One gotcha is the last Line
section starting in row 23. Since there is no
other section marker following, that Line
section spans until the last row
of the sheet. If you chose to name your AllowanceCharge
section all the
same on all levels, for example AC
, then they would be consumed by the
last Line
section and you would not be able to add allowances or charges
on the document level, following the last Line
.
The takeaway is: Use different section names for different nesting levels even if they refer to the same thing.

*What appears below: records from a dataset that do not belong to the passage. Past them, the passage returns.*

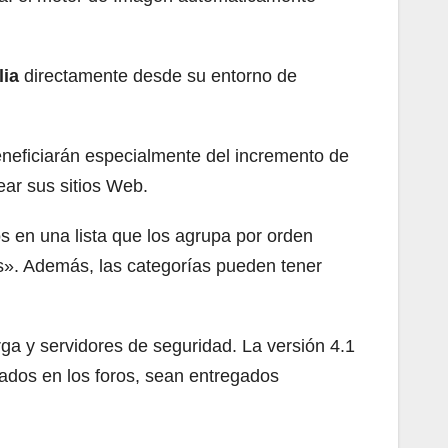
ia
directamente desde su entorno de
eneficiarán especialmente del incremento de
ear sus sitios Web.
os en una lista que los agrupa por orden
s». Además, las categorías pueden tener
ga y servidores de seguridad. La versión 4.1
ados en los foros, sean entregados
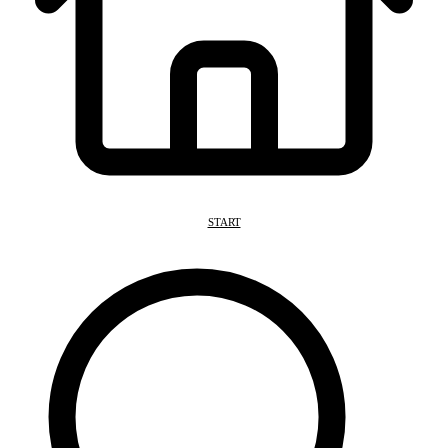
START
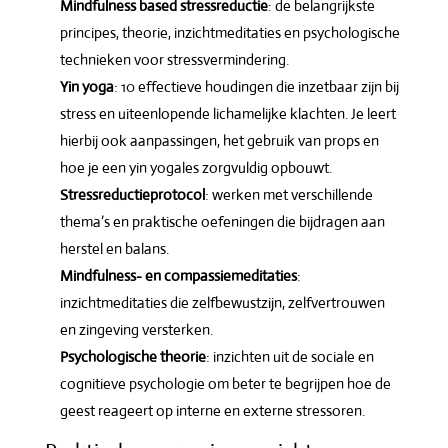
Mindfulness based stressreductie
: de belangrijkste
principes, theorie, inzichtmeditaties en psychologische
technieken voor stressvermindering.
Yin yoga
: 10 effectieve houdingen die inzetbaar zijn bij
stress en uiteenlopende lichamelijke klachten. Je leert
hierbij ook aanpassingen, het gebruik van props en
hoe je een yin yogales zorgvuldig opbouwt.
Stressreductieprotocol
: werken met verschillende
thema’s en praktische oefeningen die bijdragen aan
herstel en balans.
Mindfulness- en compassiemeditaties
:
inzichtmeditaties die zelfbewustzijn, zelfvertrouwen
en zingeving versterken.
Psychologische theorie
: inzichten uit de sociale en
cognitieve psychologie om beter te begrijpen hoe de
geest reageert op interne en externe stressoren.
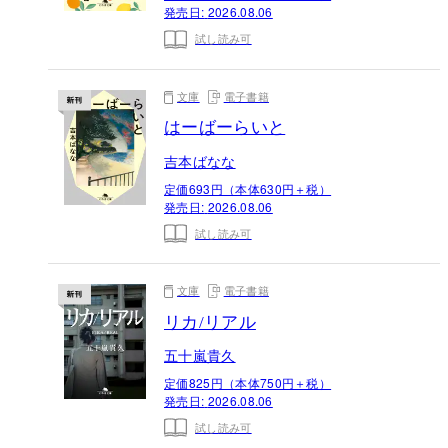
発売日:
2026.08.06
試し読み可
文庫
電子書籍
はーばーらいと
吉本ばなな
定価693円（本体630円＋税）
発売日:
2026.08.06
試し読み可
文庫
電子書籍
リカ/リアル
五十嵐貴久
定価825円（本体750円＋税）
発売日:
2026.08.06
試し読み可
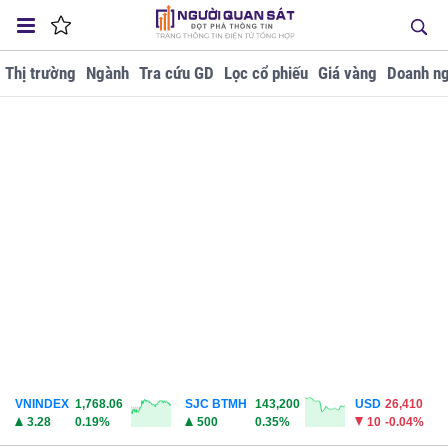
Thị trường
Ngành
Tra cứu GD
Lọc cổ phiếu
Giá vàng
Doanh ng
VNINDEX
1,768.06
SJC BTMH
143,200
USD
26,410
3.28
0.19%
500
0.35%
10
-0.04%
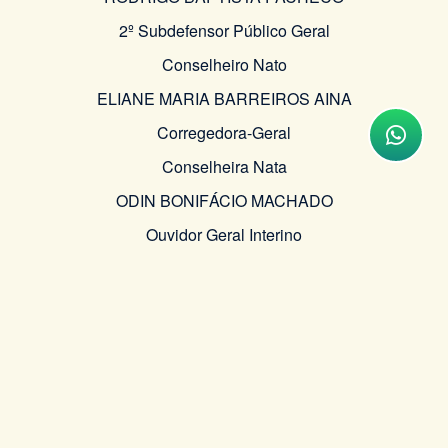
2º Subdefensor Público Geral
Conselheiro Nato
ELIANE MARIA BARREIROS AINA
Corregedora-Geral
Conselheira Nata
ODIN BONIFÁCIO MACHADO
Ouvidor Geral Interino
ANGELA THEREZA HAUSSMANN MOURA BRITO
CLAUDIA DALTRO COSTA MATOS
GEÓRGIA VIEIRA PINTOS CABEÇOS
LEANDRO SANTIAGO MORETTI
RÔMULO SOUZA DE ARAÚJO
THAIS MOYA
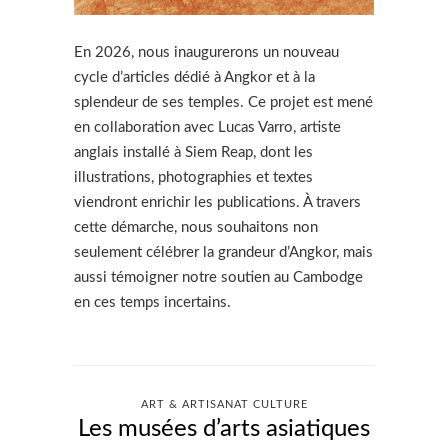
En 2026, nous inaugurerons un nouveau
cycle d’articles dédié à Angkor et à la
splendeur de ses temples. Ce projet est mené
en collaboration avec Lucas Varro, artiste
anglais installé à Siem Reap, dont les
illustrations, photographies et textes
viendront enrichir les publications. À travers
cette démarche, nous souhaitons non
seulement célébrer la grandeur d’Angkor, mais
aussi témoigner notre soutien au Cambodge
en ces temps incertains.
ART & ARTISANAT CULTURE
Les musées d’arts asiatiques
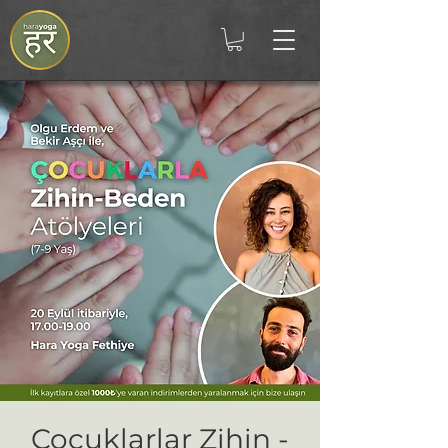
Çocuklarlar Zihin -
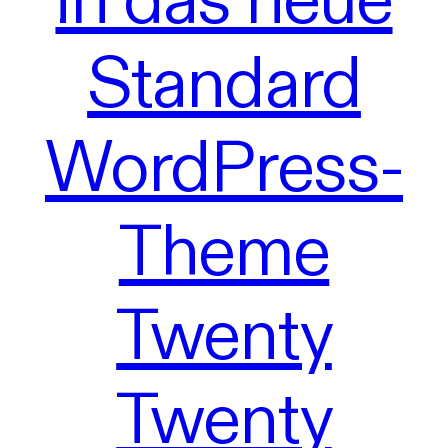
Standard
WordPress-
Theme
Twenty
Twenty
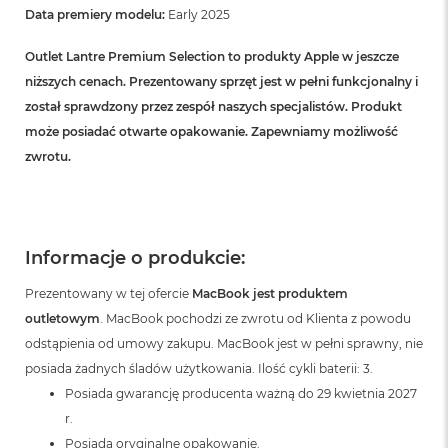
B
Data premiery modelu:
Early 2025
M
Outlet Lantre Premium Selection to produkty Apple w jeszcze
a
niższych cenach. Prezentowany sprzęt jest w pełni funkcjonalny i
c
B
został sprawdzony przez zespół naszych specjalistów. Produkt
o
może posiadać otwarte opakowanie. Zapewniamy możliwość
o
k
zwrotu.
N
e
o
5
1
Informacje o produkcie:
2
G
Prezentowany w tej ofercie
MacBook jest produktem
B
outletowym
. MacBook pochodzi ze zwrotu od Klienta z powodu
M
odstąpienia od umowy zakupu. MacBook jest w pełni sprawny, nie
a
posiada żadnych śladów użytkowania. Ilość cykli baterii: 3.
c
B
Posiada gwarancję producenta ważną do 29 kwietnia 2027
o
r.
o
Posiada oryginalne opakowanie.
k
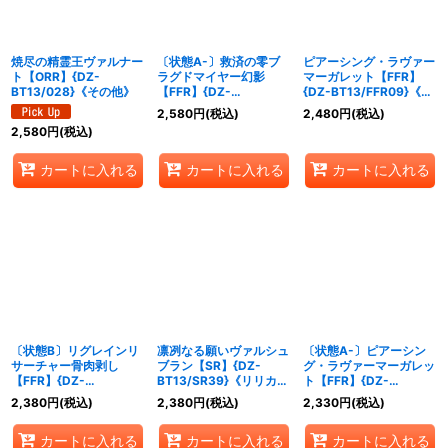
焼尽の精霊王ヴァルナー
〔状態A-〕救済の零ブ
ピアーシング・ラヴァー
ト【ORR】{DZ-
ラグドマイヤー幻影
マーガレット【FFR】
BT13/028}《その他》
【FFR】{DZ-
{DZ-BT13/FFR09}《ブ
BT13/FFR11}《ケテルサ
ラントゲート》
2,580
円
(税込)
2,480
円
(税込)
ンクチュアリ》
2,580
円
(税込)
カートに入れる
カートに入れる
カートに入れる
〔状態B〕リグレインリ
凛冽なる願いヴァルシュ
〔状態A-〕ピアーシン
サーチャー骨肉剥し
ブラン【SR】{DZ-
グ・ラヴァーマーガレッ
【FFR】{DZ-
BT13/SR39}《リリカル
ト【FFR】{DZ-
BT13/FFR10}《ブラン
モナステリオ》
BT13/FFR09}《ブラン
2,380
円
(税込)
2,380
円
(税込)
2,330
円
(税込)
トゲート》
トゲート》
カートに入れる
カートに入れる
カートに入れる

By the way, if you know that your invoices always contain just one line item, there is no need for making the references dynamic. But are you sure that you will really never invoice more than one item? And what about charges and allowances? At the end of the day, having these dynamic references is not terribly difficult.
Cell references consist of one or more uppercase characters A-Z
followed by
one decimal digit 1-9
followed by any number of decimal digits 0-9
. You
know this from your spreadsheet application.
Are you joking? Formulas are not supported in the mapping. But you can just use them in the spreadsheet because the extractor picks up the result of the formular, not the formula itself.
Some elements are arrays although this will often be surprising. For example,
the element [/ubl:Invoice/cac:TaxTotal
] is an array with 1-2 elements. But
you will almost always have just one element here. In this case, there is
no need for a section, you can simply omit the section
property. You will
probably be using this feature without even noticing it.
The directory contrib/templates
contains examples for spreadsheets. The
directory resources/mappings
contain the corresponding mappings for these
spreadsheets. They will be eventually commented.